Problem details: Within the material below, how many lines carry the word "tutorial"? Answer with a single number.

Input:

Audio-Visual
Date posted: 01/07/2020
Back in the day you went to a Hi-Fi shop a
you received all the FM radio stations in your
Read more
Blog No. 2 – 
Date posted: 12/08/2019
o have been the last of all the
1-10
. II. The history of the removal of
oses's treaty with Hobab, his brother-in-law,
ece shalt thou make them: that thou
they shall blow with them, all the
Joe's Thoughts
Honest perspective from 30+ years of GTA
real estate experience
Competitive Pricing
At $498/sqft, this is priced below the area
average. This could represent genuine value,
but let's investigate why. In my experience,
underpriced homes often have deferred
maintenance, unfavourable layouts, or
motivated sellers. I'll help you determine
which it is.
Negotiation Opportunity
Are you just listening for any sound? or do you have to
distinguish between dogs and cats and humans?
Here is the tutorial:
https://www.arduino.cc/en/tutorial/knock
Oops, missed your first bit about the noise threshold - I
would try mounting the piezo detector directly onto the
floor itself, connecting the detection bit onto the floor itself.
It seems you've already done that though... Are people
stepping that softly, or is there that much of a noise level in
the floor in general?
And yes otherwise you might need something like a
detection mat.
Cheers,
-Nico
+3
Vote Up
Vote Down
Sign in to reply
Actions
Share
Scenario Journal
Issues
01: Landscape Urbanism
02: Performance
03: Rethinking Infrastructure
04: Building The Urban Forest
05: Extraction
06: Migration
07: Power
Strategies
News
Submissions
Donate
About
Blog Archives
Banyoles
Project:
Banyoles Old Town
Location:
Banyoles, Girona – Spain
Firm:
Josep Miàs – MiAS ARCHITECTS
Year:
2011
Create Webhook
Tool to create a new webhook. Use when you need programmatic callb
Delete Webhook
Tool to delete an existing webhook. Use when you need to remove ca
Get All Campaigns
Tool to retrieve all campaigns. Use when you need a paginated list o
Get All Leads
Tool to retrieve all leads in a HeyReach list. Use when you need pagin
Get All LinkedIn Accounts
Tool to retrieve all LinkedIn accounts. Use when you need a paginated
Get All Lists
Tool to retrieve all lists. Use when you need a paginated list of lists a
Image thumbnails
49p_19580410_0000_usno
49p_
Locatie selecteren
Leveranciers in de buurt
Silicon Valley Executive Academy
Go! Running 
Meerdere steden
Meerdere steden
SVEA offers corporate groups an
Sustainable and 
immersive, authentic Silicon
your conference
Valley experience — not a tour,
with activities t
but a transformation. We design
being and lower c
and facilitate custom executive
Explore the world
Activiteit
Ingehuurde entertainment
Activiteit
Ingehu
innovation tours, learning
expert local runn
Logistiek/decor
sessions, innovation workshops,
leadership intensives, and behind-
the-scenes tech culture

Answer below: 2